We are all individuals. These case studies are indicative of the kinds of issues that may arise. In all cases, the response is client tailored.
A middle aged executive who found that there had been a recent change to the composition of the Board. This meant that several members of the Board they had grown up with, and been mentored by, had retired. New members had joined and this a source of conflict.
The client was very much respected, but was referred to me because they were struggling with the change in culture, by the new CEO of the organisation..
My initial response
The Stress Test (see side bar) was conducted and it was clear that the client was a little resistant (which they later acknowledged) and could not acknowledge that any of the stressors they were currently experiencing where their responsibility (part of my client psychoeducation is to show the difference between ‘blame’ and ‘responsibility’).
However, as we shared ideas and experience’s, the client became more self-aware of their influence over the situation and slowly stated to make clearer links to how their current actions and behaviours (short term responses) may not have been helping the situation.
Eventually the client made clear statements on what their core values were, what they planned to achieve and how they would start to build relationships with their new team. Experienced executives often have the ability to both be single minded and then flexible, the art of therapeutic coaching becomes helping them chose when to use which.

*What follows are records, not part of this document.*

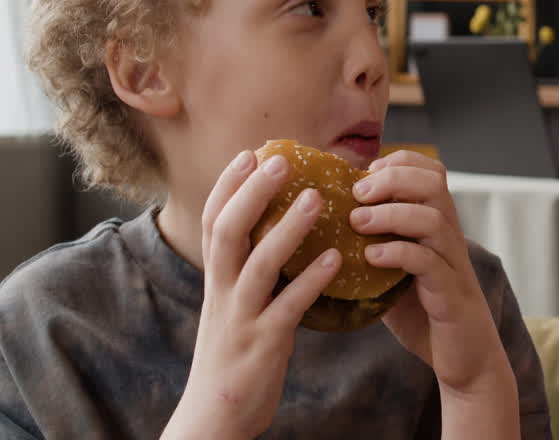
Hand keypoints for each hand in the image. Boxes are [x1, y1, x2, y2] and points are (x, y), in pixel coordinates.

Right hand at [165, 151, 342, 439]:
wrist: (216, 418)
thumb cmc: (234, 356)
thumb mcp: (234, 307)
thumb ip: (249, 273)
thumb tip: (275, 234)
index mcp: (216, 282)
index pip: (213, 224)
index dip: (228, 187)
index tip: (249, 153)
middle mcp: (222, 294)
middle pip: (228, 233)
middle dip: (251, 193)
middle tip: (280, 160)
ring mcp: (241, 319)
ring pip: (258, 265)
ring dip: (286, 229)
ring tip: (316, 198)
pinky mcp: (263, 345)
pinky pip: (288, 308)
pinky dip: (311, 281)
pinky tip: (337, 259)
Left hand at [352, 151, 513, 397]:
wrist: (463, 356)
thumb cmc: (423, 311)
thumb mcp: (393, 269)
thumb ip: (373, 245)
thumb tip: (320, 229)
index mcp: (438, 224)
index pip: (430, 170)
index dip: (398, 163)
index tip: (365, 175)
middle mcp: (449, 236)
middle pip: (434, 182)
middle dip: (393, 179)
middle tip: (357, 193)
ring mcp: (453, 263)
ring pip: (433, 218)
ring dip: (392, 213)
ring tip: (357, 223)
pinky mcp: (451, 293)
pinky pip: (429, 262)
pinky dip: (398, 253)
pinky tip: (372, 257)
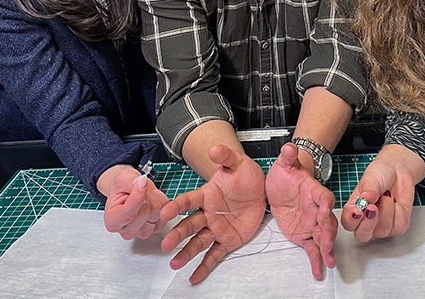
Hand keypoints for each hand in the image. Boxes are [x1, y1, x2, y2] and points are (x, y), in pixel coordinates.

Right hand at [99, 164, 168, 239]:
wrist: (127, 191)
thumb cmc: (121, 188)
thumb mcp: (122, 179)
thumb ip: (131, 182)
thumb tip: (142, 182)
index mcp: (113, 221)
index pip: (129, 214)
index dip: (137, 197)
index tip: (142, 181)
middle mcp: (127, 231)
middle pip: (146, 212)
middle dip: (146, 195)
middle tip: (139, 190)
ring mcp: (142, 232)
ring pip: (158, 211)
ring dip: (155, 197)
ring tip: (145, 195)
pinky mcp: (157, 229)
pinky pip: (167, 212)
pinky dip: (162, 202)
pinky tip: (152, 201)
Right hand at [159, 145, 265, 283]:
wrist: (259, 189)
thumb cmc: (244, 175)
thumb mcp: (238, 162)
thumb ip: (225, 156)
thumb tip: (215, 149)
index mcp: (207, 195)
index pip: (188, 200)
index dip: (176, 206)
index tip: (165, 213)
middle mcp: (208, 213)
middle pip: (189, 225)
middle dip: (177, 234)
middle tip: (165, 243)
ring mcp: (216, 228)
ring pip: (198, 242)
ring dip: (186, 253)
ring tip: (175, 263)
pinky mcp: (227, 240)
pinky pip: (214, 254)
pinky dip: (205, 266)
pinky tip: (194, 276)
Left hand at [265, 143, 336, 279]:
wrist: (282, 184)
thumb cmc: (287, 174)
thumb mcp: (284, 163)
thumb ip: (288, 156)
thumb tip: (289, 147)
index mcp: (314, 191)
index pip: (324, 197)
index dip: (326, 205)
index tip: (326, 210)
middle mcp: (317, 209)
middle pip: (327, 222)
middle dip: (328, 234)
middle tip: (327, 243)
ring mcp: (313, 223)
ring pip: (323, 237)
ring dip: (327, 248)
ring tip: (329, 260)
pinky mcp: (305, 234)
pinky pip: (313, 248)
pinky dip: (316, 260)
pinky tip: (319, 270)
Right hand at [341, 145, 422, 241]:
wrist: (399, 171)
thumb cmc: (380, 174)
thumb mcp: (371, 177)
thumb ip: (368, 188)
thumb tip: (366, 198)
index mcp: (354, 209)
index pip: (348, 222)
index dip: (351, 220)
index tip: (357, 211)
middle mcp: (366, 220)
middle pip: (362, 235)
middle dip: (368, 223)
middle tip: (373, 207)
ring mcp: (381, 225)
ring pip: (382, 230)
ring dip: (387, 210)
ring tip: (386, 195)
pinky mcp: (397, 226)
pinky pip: (398, 226)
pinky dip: (399, 211)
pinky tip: (395, 202)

This client was very experienced in coaching techniques and it made sense for us to focus on a pragmatic and straightforward exchange of ideas. In this instance, because these was a referral from the organisation, I was given permission to mediate between the board and the client.
Each organisation and individual has a set of needs and values, so we worked through an Emotional Need Audit (see side bar) and spotted where there were tensions and conflicts, which we mediated a plan through.
In this case, the client was able to resolve his position in the Board and moved on to be an ongoing active part of the organisation.
There has been other circumstances in which it is apparent that the executive no longer has a cultural or strategic fit with the board. This sometimes happens and is not a reflection on the skills abilities or experience of the executive, but simply a complex situation.
Sometimes it is time to move on or transit into something different, which is part of the work that I do with experienced executives.